GRETA G. GRAMIG gggramig at students.wisc.edu
Wed Dec 20 17:57:07 CET 2006

I have limited experience with spatial analysis, but I am trying to learn. Perhaps someone with patience for a newbie will field my questions? If this is not the appropriate forum for such questions perhaps someone could suggest a more appropriate forum. 

I have a small dataset that consists of 128 x and y coordinates (latitude and longitude, on a small field scale). At each coordinate there are measurements for various soil properties along with a biomass yield measurement for each x,y.

Via spdep, using k=4 nearest neighbors for the weights, I have calculated Moran's I and Geary's C for the univariate relationships. For most of the measured variables there is statistically significant spatial autocorrelation.
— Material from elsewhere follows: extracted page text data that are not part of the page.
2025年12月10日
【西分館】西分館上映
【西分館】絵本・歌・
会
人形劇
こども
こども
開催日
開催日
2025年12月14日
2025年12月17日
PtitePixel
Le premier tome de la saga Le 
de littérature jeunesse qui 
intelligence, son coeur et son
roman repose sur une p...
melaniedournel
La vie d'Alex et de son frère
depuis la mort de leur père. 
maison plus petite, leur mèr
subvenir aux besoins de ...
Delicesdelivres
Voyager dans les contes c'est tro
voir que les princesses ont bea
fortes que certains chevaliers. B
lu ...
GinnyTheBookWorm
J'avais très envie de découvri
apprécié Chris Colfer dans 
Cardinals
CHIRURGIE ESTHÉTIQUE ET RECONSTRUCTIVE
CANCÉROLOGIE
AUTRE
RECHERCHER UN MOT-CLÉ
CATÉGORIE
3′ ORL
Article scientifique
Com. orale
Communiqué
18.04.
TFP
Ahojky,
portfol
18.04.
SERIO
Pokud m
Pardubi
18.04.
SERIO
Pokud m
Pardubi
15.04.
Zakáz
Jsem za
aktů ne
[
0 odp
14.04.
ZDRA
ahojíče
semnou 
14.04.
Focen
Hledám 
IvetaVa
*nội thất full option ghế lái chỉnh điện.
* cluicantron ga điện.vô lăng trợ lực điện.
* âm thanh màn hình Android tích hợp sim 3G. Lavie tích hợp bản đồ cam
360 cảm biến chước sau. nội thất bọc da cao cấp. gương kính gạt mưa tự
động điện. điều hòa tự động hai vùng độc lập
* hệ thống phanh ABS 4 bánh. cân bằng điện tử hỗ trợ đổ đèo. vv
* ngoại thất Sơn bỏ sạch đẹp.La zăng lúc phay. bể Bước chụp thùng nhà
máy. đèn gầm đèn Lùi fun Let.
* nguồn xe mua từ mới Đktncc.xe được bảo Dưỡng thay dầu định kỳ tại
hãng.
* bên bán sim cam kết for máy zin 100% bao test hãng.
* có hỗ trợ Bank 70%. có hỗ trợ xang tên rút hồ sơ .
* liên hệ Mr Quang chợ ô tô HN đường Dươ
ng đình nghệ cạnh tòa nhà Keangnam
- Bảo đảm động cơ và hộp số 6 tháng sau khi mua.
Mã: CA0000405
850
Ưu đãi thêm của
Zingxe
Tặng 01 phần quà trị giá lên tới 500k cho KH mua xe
I have also used Rgeo to plot some quintile scatterplots for each variable. Just from looking at these quintile plots I can see that, although the soil variables and yield are spatially autocorrelated, there does not seem to be a relationship between the patterns observed in soil variables vs. the patterns observed in the yield. 

In other words, I would like to know if there is a relationship between yield and phosphorus, taking into account the spatial dependence. But how can I test this? I have used GeoDa to compute the multivariate Moran's but I don't really understand what the program is doing or if this is the correct approach. 

Another thing I would like to be able to do is, for each variable, interpolate between measurements to create 2D maps of the response surface. 

I've searched everywhere I could think of but can't find any clear (and simple) examples to follow. This site: http://leg.ufpr.br/geoR/geoRdoc/geoRintro.html was some help but still kind of beyond me. 

Can someone  suggest a starting point (a book, article, or website) that might point me in the right direction? It would be especially great to have some examples using R to follow. 

I would really appreciate any advice on these matters!